This project leveraged total-body positron emission tomography/computed tomography (TB-PET/CT) using a dual-tracer approach: [11C]Butanol for tissue perfusion quantification and [18F]FDG for assessment of glucose metabolism and exploratorily, tissue perfusion. By integrating information from these tracers, the study aimed to dissect the biological underpinnings of painful versus non-painful myofascial tissues, with participant-reported outcomes collected simultaneously.
This study was funded by the National Institutes of Health, National Center for Complementary and Integrative Health, via grant R61 AT012187, titled: Total-body PET for assessing myofascial pain (PIs: Abhijit J Chaudhari; Lorenzo Nardo). More information is also available at ClinicalTrials.gov (NCT05876858).
Data Organization and Naming Convention
The study received explicit consent from study participants to publish de-identified data. Code numbers were assigned to the human subjects and data are completely de-identified. No identifiers are present in any form. Only code numbers are used in the uploaded data.
Imaging data within the Total-body_PET_Myofascial_Pain.zip file are organized in subject-specific folders using the structure:
[SubjectID]_[Radiotracer].
[SubjectID]: three-digit participant identifier (e.g., 079)
[Radiotracer]: either FDG for [18F]FDG, or BTL for [11C]Butanol
Within each folder, the following NRRD files are provided:
CT image: Sub[SubjectID]_[Radiotracer]CT_cropped.nrrd
PET image: Sub[SubjectID][Radiotracer]PT_cropped.nrrd
Segmentation (L4–S1 region): Sub[SubjectID][Radiotracer]_L4_S1.seg.nrrd
Example:
For subject 079 and butanol scan, filenames are:
Sub079_BTL_CT_cropped.nrrd
Sub079_BTL_PT_cropped.nrrd
Sub079_BTL_L4_S1.seg.nrrd
Clinical Measures
The repository includes a CSV file (PEG_Scores.csv) containing PEG (Pain, Enjoyment, General activity) scores for each participant.
The CSV provides breakdowns for all three PEG questions.

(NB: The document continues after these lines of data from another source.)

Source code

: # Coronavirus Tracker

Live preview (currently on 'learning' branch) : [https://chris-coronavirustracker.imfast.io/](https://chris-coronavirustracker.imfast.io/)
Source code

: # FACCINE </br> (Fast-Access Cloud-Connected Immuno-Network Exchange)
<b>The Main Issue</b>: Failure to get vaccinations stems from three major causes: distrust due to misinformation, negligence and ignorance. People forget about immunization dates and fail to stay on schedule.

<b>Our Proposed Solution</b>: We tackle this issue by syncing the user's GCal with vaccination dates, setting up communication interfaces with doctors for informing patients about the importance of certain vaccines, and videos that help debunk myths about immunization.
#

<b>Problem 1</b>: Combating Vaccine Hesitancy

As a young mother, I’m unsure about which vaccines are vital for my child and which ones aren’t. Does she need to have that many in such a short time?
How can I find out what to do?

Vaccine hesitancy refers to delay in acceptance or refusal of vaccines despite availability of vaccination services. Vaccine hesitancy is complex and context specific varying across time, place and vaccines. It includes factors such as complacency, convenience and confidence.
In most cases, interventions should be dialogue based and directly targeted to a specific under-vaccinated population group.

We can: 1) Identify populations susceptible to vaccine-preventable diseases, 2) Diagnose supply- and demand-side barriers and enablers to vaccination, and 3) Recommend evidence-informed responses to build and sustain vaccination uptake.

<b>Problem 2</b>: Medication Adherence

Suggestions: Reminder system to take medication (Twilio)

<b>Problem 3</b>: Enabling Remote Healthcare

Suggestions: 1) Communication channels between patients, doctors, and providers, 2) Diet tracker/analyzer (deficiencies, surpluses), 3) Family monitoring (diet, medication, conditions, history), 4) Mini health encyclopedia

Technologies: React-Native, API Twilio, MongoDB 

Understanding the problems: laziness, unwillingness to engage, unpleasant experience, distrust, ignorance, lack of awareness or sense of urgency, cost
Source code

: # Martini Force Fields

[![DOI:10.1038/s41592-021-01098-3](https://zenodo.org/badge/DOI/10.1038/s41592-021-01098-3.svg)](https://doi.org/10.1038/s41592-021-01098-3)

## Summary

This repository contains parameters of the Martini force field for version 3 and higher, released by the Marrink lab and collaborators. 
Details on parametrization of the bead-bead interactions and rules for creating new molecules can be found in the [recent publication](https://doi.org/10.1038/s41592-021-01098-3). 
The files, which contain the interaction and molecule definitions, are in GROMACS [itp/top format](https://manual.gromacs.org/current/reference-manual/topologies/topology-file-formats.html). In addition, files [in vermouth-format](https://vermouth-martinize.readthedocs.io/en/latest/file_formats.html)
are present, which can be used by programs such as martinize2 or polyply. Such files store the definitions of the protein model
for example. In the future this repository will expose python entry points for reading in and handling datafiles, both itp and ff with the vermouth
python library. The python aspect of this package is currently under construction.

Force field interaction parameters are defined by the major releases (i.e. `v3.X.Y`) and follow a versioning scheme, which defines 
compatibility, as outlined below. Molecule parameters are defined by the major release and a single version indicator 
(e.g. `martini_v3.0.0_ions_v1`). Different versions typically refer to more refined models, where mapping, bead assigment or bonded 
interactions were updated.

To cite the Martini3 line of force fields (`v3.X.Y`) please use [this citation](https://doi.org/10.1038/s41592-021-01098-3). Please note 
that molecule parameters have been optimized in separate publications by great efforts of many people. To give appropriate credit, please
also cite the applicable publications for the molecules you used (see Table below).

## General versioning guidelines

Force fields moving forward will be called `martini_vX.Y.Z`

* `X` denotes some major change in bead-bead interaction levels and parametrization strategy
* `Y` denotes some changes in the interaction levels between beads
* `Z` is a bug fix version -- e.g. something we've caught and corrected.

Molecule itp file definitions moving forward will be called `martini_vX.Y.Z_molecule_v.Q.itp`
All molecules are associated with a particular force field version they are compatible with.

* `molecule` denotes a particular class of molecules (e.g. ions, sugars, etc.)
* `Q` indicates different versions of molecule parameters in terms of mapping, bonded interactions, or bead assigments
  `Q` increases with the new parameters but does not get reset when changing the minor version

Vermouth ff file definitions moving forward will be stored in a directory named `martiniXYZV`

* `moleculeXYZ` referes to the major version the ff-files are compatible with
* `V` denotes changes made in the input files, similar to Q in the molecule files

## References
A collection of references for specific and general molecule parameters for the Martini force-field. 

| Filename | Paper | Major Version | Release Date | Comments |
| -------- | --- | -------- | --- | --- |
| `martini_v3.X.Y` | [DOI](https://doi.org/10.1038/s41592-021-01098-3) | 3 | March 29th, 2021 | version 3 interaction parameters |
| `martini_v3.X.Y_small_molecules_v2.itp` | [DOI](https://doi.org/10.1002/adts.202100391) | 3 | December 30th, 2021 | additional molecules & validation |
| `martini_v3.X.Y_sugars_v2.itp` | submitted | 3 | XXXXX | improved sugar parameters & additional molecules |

The scores are matched to imaging folders via Subject ID.
File Specifications
Format: All image files are in .nrrd format.
PET images: Expressed in Bq/ml units, cropped to the lumbosacral region.
CT images: Attenuation-correction CT in Hounsfield Units, cropped to lumbosacral region.
Segmentations: Binary mask (1 = L4–S1, 0 = background).
SUV_Conversion_Factor.csv: CSV, subject-matched, to convert Bq/ml into PET SUV
PEG scores: CSV, subject-matched.
Technical Details
Scanner Model: All scans were performed on the EXPLORER total-body PET/CT scanner (United Imaging Healthcare), located at UC Davis.
Acquisition Protocol:
Tracers: [11C]Butanol and [18F]FDG
[11C]Butanol: Used to assess regional perfusion; dynamic TB-PET acquisition initiated at tracer injection.
[18F]FDG: Used to evaluate glucose metabolism and, via early framing, perfusion.
CT: Low-dose CT was acquired for attenuation correction prior to PET.
Imaging region: Acquisition covered the entire body; files provided are cropped to the lumbosacral region (L4–S1).
Duration: [11C]Butanol dynamic acquisition typically covered 10 minutes, [18F]FDG dynamic images were collected for up to 70 min.
Image Reconstruction: Images provided are over 50-65min for [18F]FDG and 1-5 min for [11C]Butanol, in Bq/ml
PET: Images reconstructed using OSEM (ordered subset expectation maximization), with time-of-flight and no point-spread function modeling. Standardized corrections applied for attenuation, scatter, and decay.
CT: Reconstructions generated in Hounsfield Units.
All images exported in NRRD format for interoperability with open-source analysis tools.
Segmentations:
L4–S1 paraspinal muscles were automatically segmented using MOOSE (PMID: 35772962) then manually curated by an experienced nuclear medicine physician on co-registered PET/CT using 3D Slicer, and exported as binary masks.
Citation
If you use this dataset, we encourage citing as:
"Chaudhari AJ, et al. Total-body PET for Assessing Myofascial Pain: multi-tracer dataset with lumbosacral segmentations and pain scores. Dryad Digital Repository (2025). https://doi.org/10.5061/dryad.x3ffbg7zw"
Human subjects data
The study has received explicit consent from study participants to publish de-identified data. Code numbers were assigned to the human subjects and data are completely de-identified. No identifiers are present in any form. Only code numbers are used in the uploaded data.